Andrés serves (2014-current) as the Education and Outreach Director for Global Forest Link. Global Forest Link, a program developed by San Diego based nonprofits Community Commons and Global_SchoolNet, creates opportunities for high school and middle school students to contribute valuable information to Global Forest Watch, a 20-year-old worldwide network that uses satellite imagery and other scientific methods to monitor the health of tree-covered areas around the world. Students in the program learn environmental science and data analysis, while improving their communication, storytelling, and video production skills, and expanding their world perspective by collaborating with peers in other nations. Self-paced tutorials and downloadable resources are available in multiple languages.

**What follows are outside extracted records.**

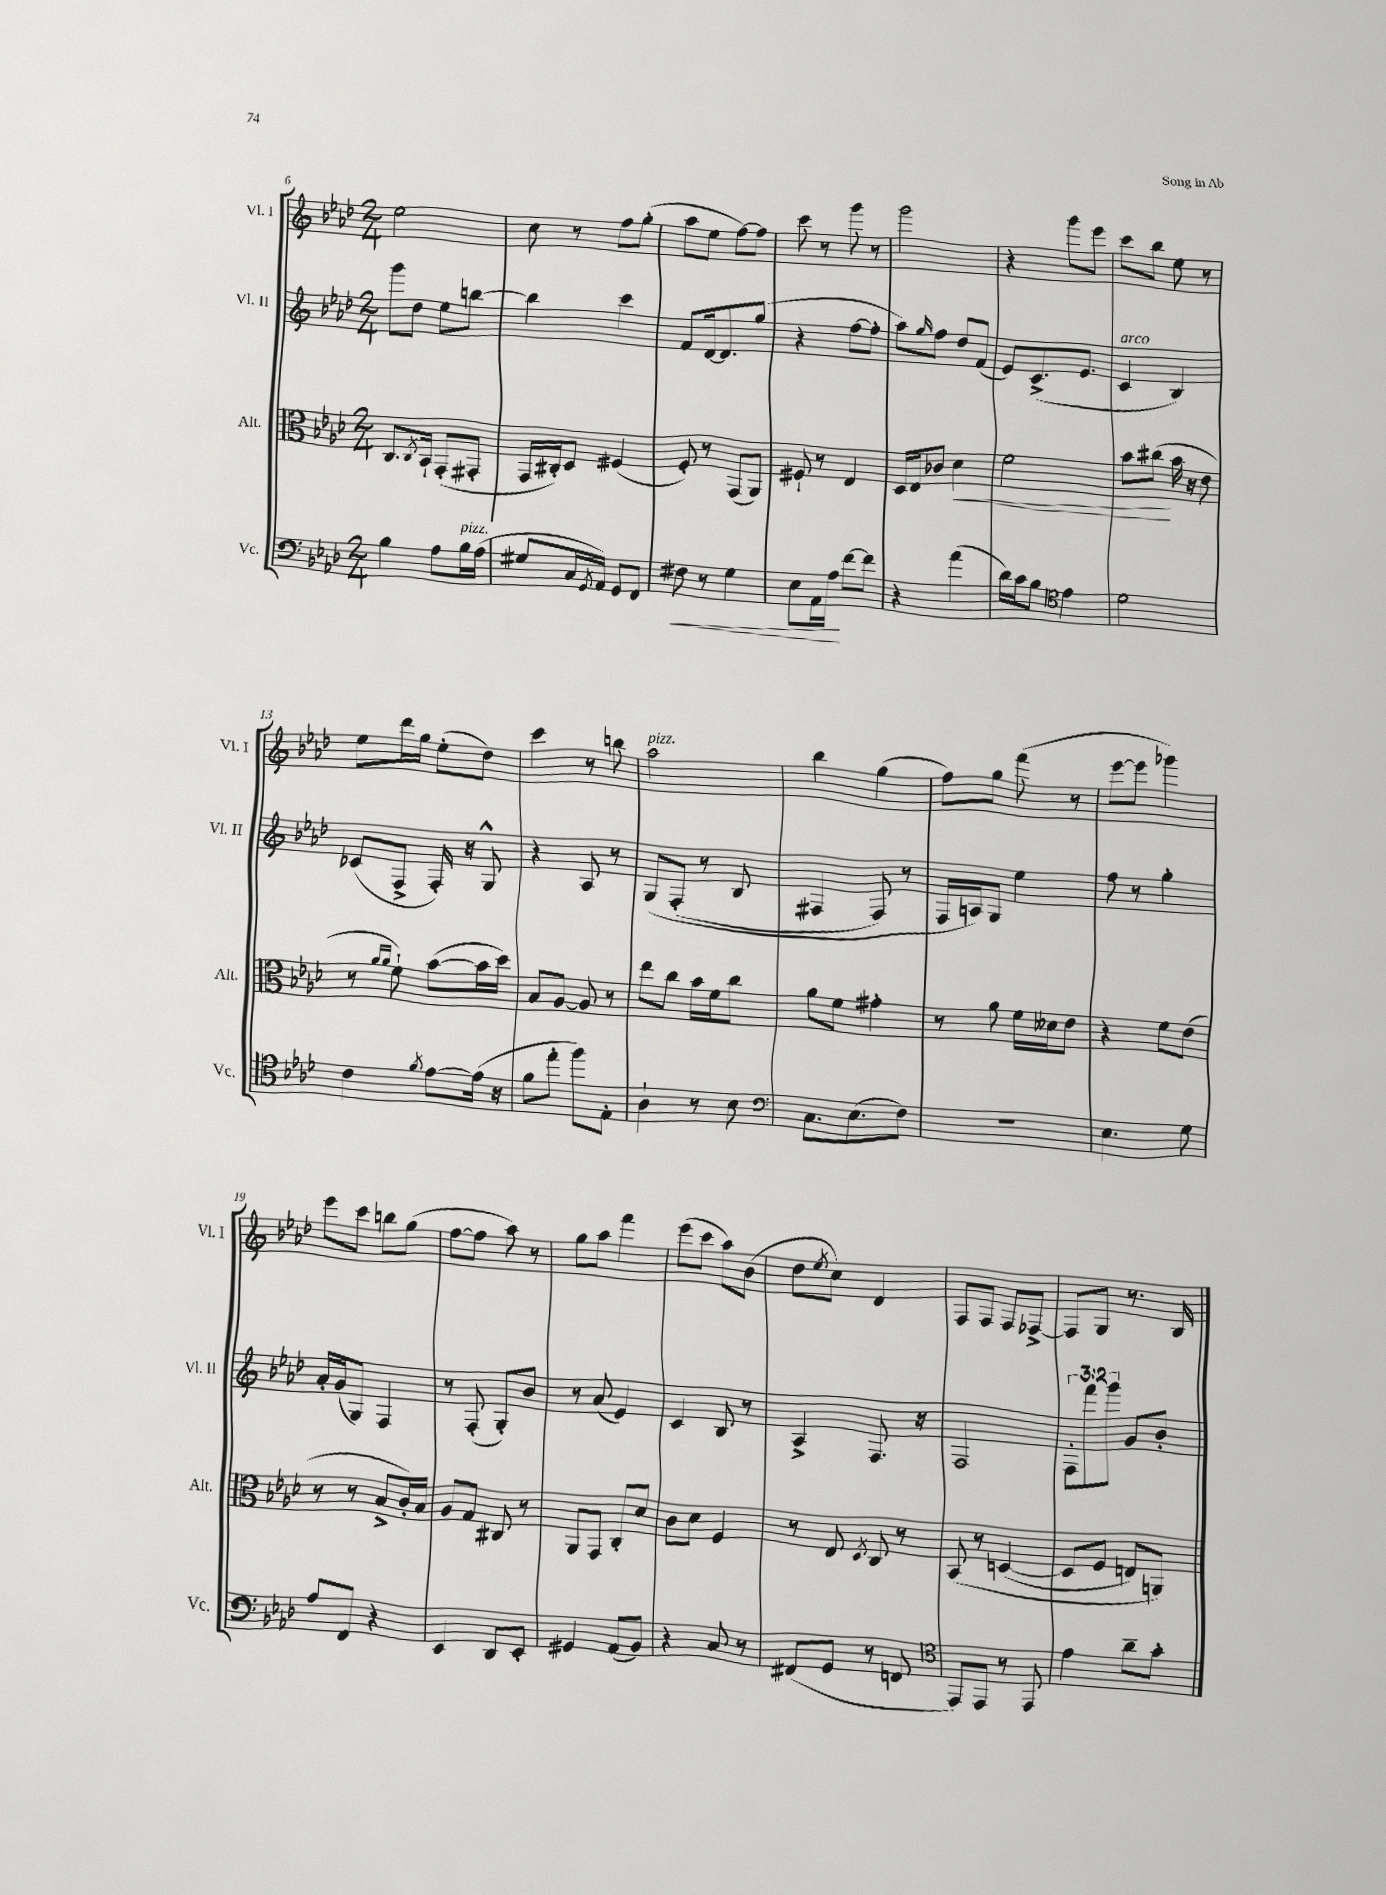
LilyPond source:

<<
\new StaffGroup <<
\new Staff = "s0" \with { instrumentName = "Vl. I" shortInstrumentName = "Vl. I" } {
    \clef treble \key aes \major \numericTimeSignature \time 2/4
    ees''2 |
    c''8 r8 f''8 g''8-.( |
    aes''8 ees''8 f''8~) f''8 |
    c'''8 r8 g'''8 r8 |
    g'''2 |
    r4 g'''8 ees'''8 |
    c'''8 bes''8 ees''8 r8 |
    ees''8 des'''16 g''16 ees''8-.( des''8) |
    c'''4 r8 b''8 |
    aes''2^\markup { \italic "pizz." } |
    bes''4 g''4( |
    f''8) g''8 f'''8( r8 |
    ees'''8~ ees'''8 ges'''4) |
    ees'''8 c'''8 b''8 g''8( |
    f''8~ f''8 aes''8) r8 |
    g''8 aes''8 f'''4 |
    ees'''8( c'''8 aes''8) bes'8( |
    des''8 \acciaccatura { ees''8 } c''8) des'4 |
    f8 f8 f8 fes8~-> |
    fes8 g8 r8. bes16 \bar "|." |
}
\new Staff = "s1" \with { instrumentName = "Vl. II" shortInstrumentName = "Vl. II" } {
    \clef treble \key aes \major \numericTimeSignature \time 2/4 \override Staff.TupletNumber.text = #tuplet-number::calc-fraction-text
    g'''8 des''8 ees''8 b''8~ |
    b''4 c'''4 |
    f'8 des'16~ des'8. g''8( |
    r4 f''8~ f''8-. |
    aes''8) \grace { g''16 } f''8 des''8 f'8( |
    ees'8) c'8.->( ees'8. |
    c'4^\markup { \italic "arco" } bes4) |
    ces'8( f8-> f16-.) r16 g8-^ |
    r4 aes8 r8 |
    g8\( f8-.( r8 bes8 |
    fis4 fis8) r8 |
    f16 a16\) g8 ees''4 |
    f''8 r8 g''4-. |
    aes'16-. g'16( g8) f4 |
    r8 f8-.( g8-.) bes'8 |
    r8 aes'8( ees'4) |
    c'4 bes8 r8 |
    aes4-> f8. r16 |
    f2 |
    \tuplet 3/2 { f8-. f'''8 g'''8 } g'8 bes'8-. \bar "|." |
}
\new Staff = "s2" \with { instrumentName = "Alt." shortInstrumentName = "Alt." } {
    \clef alto \key aes \major \numericTimeSignature \time 2/4
    c8. \acciaccatura { c8 } bes,16-! g,8-.( gis,8-. |
    g,16 cis16-.) des8 fis4( |
    f8-.) r8 g,8( aes,8) |
    fis8-! r8 ees4 |
    des16 ees16 ces'8 des'4\< |
    f'2 |
    bes'8 cis''8\!( bes'16 r16 ees'8 |
    r8 \grace { aes'16 aes'16 } f'8-!) bes'8~( bes'16 des''16) |
    bes8 aes8~ aes8 r8 |
    ees''8 c''8 bes'16 f'16 c''8 |
    aes'8 f'8 gis'4-. |
    r8 aes'8 f'16 deses'16 ees'8 |
    r4 f'8 ees'8( |
    r8 r8 bes8-> c'16-.) bes16 |
    aes8 g8 cis8 r8 |
    aes,8 g,8 c8-. des'8 |
    c'8 des'8 f4 |
    r8 ees8 \acciaccatura { des8 } c8 r8 |
    bes,8\( r8 d4~( |
    d8 f8 e8) a,8\) \bar "|." |
}
\new Staff = "s3" \with { instrumentName = "Vc." shortInstrumentName = "Vc." } {
    \clef bass \key aes \major \numericTimeSignature \time 2/4
    bes4 aes8 bes16^\markup { \italic "pizz." } aes16( |
    gis8 c16 \acciaccatura { g,8 } aes,16) g,8 f,8 |
    fis8\< r8 g4 |
    ees8 aes,16 aes16\! f'8~ f'8 |
    r4 aes'4( |
    des'16) c'16 bes8 \clef tenor ees'4 |
    des'2 |
    c'4 \acciaccatura { f'8 } ees'8~ ees'16( r16 |
    f'8 ees''8-. f''8) ees8-. |
    aes4-! r8 bes8 |
    \clef bass c8. ees8.( f8) |
    R2 |
    ees4. g8 |
    aes8 f,8 r4 |
    ees,4 des,8 ees,8-. |
    gis,4 aes,8( bes,8) |
    r4 c8 r8 |
    fis,8( g,8 r8 f,8 |
    \clef tenor ees,8) ees,8 r8 ees,8 |
    ees'4 aes'8-- g'8-. \bar "|." |
}
>>
>>
\layout { \context { \Score currentBarNumber = #6 } }
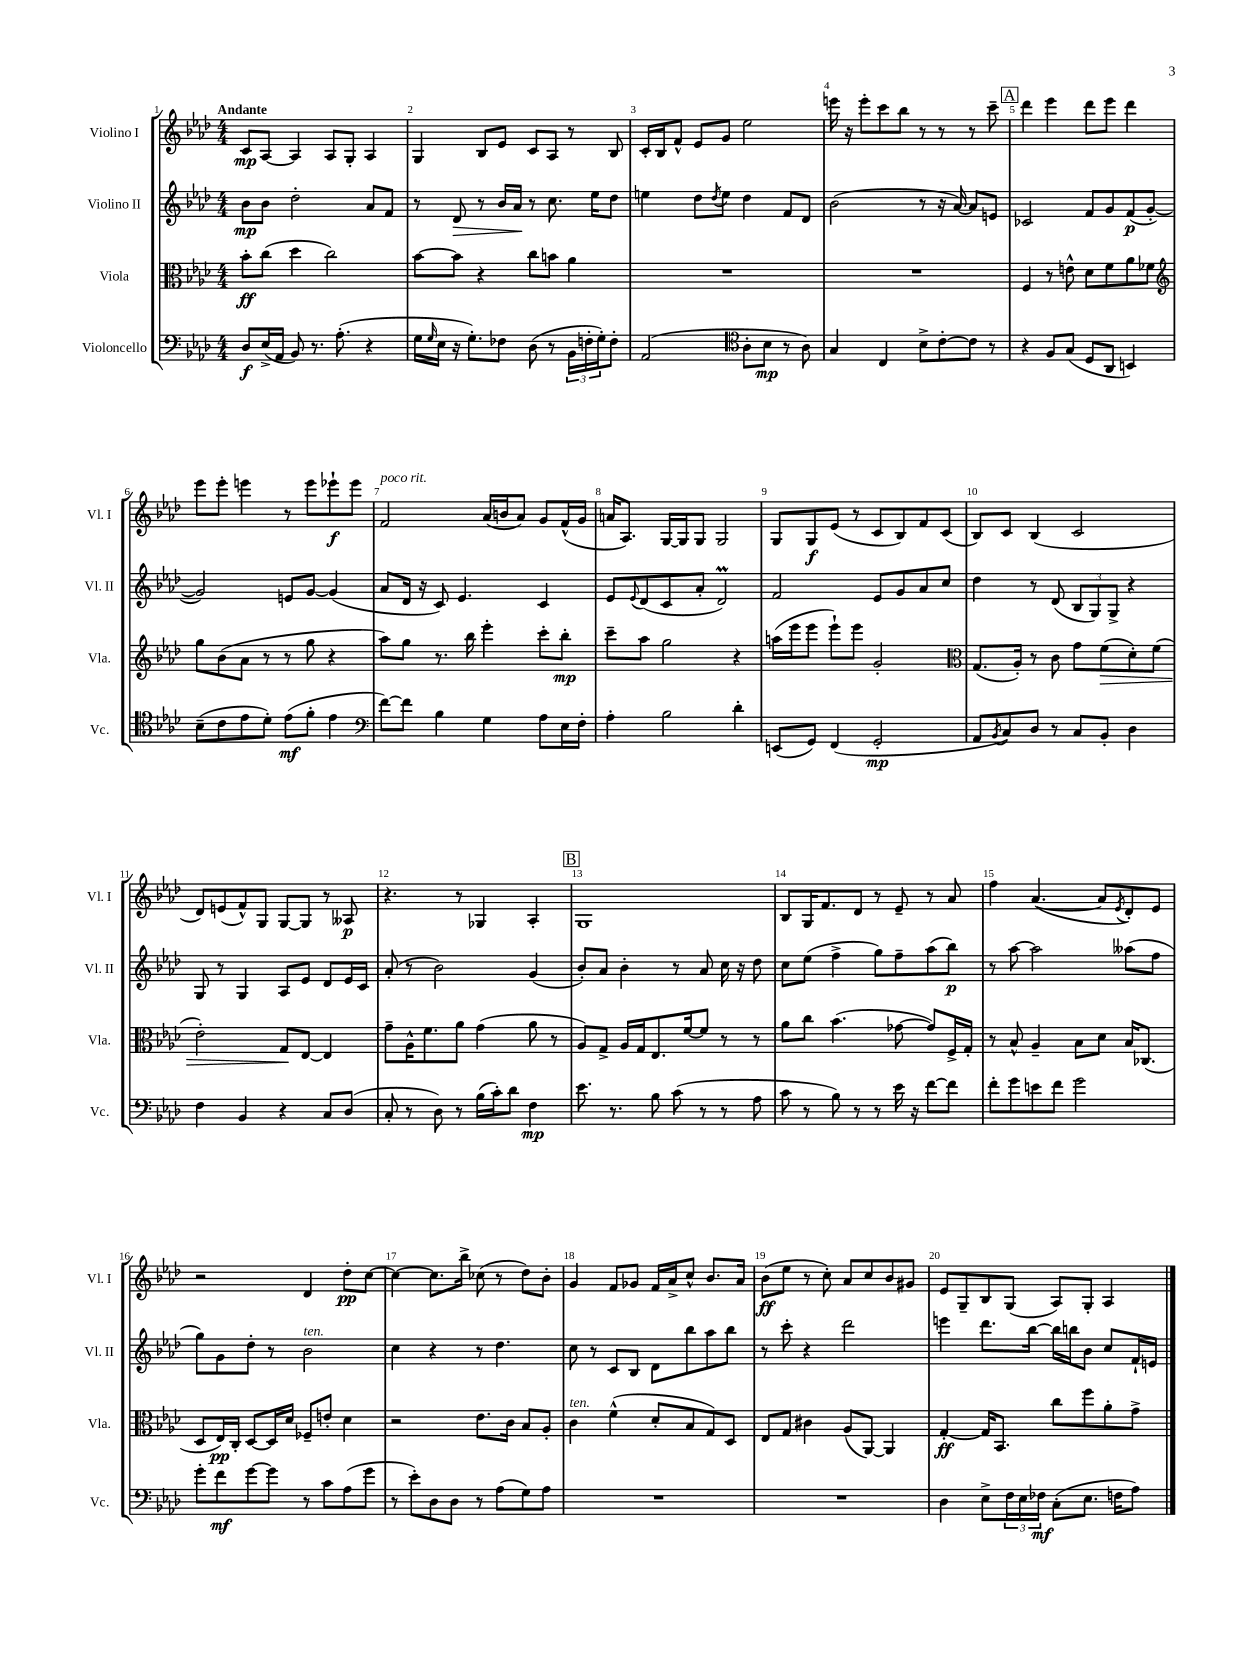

Andrés serves as (2016-current) as the Education and Outreach Director for OUR PRIDE Education program, an LGBTQ+ youth-centered program of Los Angeles–based 501(c)3 LGBTQ+ Civil Rights, Social Action and Advocacy nonprofit Rainbow Advocacy in collaboration with San Diego–based 501(c)3 educational nonprofit Global_SchoolNet Foundation, created to cultivate compassion through LGBTQ+ social action, education and the arts. OUR PRIDE supports intergenerational programs for youth and young adults which address mental health, community issues, human rights, history and culture. OUR PRIDE Education assists schools and youth organizations in fulfilling requirements to support inclusive education mandates, including California’s FAIR (Fair, Accurate, Inclusive, Respectful) Education Act, which requires public schools to integrate factual information about social movements, current events, and history of LGBTQ+ people into social science instruction.

==Awards and honors==
- EdNet Hero Award, The Heller Reports, September 1995, Making a significant impact on education through technology.
- Top 30 Most Influential People in Education Technology, eSchool News, November 1999, Recognizing individuals who have improved education through the use of technology.
- Top 25 Technology Advocates, District Administration Magazine, December 2001, Recognizing innovators who improve how students learn.
- Global Ambassador Award, National Tsing Hua University, June 2002, In recognition of distinguished leadership and achievement for promoting international education in the Republic of China Taiwan.
- EdNet Hero Award, The Heller Reports, October 2003, Making a significant impact on education through technology.
- Advancing the Status of Women & Children Award, Soroptimist International, June 2007, Improving humanity by advancing the status of women and children.
- Readers Choice: Top 50 Ed-Tech Products, eSchool Media, January 2012, Recognizing products and services that are making a difference in schools.
- Women Who Move the City, San Diego Business Journal, August 2012, San Diego Magazine's Women Who Move the City award recognizes dynamic women who create positive change and contribute to the community.
- Women Who Mean Business Awards, San Diego Magazine, November 2012, recognizing dynamic women business leaders and role models, selected for their achievements and contributions to San Diego companies.
- Best Forest Education Program, San Diego Urban Forest Council, December 2016, recognizes most effective forest education program for youth.
- ELearning Champion, ELearning Magazine, March 2017, honors professionals across six categories for exceptional contributions to the learning industry.
- Internet Hall of Fame inductee, 2017
- 11 Women Who Revolutionized the Internet, Popular Mechanics, October 2019
- Most Influential Women in Technology, San Diego Business Journal, April 2021, Celebrating San Diego's most influential women in technology.

==Literature==
- CyberFair Implementation Guide: Opening the Doors to Collaboration, English 2014.
- CyberFair Implementation Guide: Opening the Doors to Collaboration, Russian 2014.
- School and the Community: Collaboration in the Context of New Educational Standards: Experiences of Russia and the United States, English 2014.
- School and the Community: Collaboration in the Context of New Educational Standards: Experiences of Russia and the United States, Russian 2014.
- Going to School on the Internet 1996.
- CERF'n Safari: Educators' Guide to the Internet 1993.
- TeleSensations: Educators Handbook Instructional Telecomputing 1988.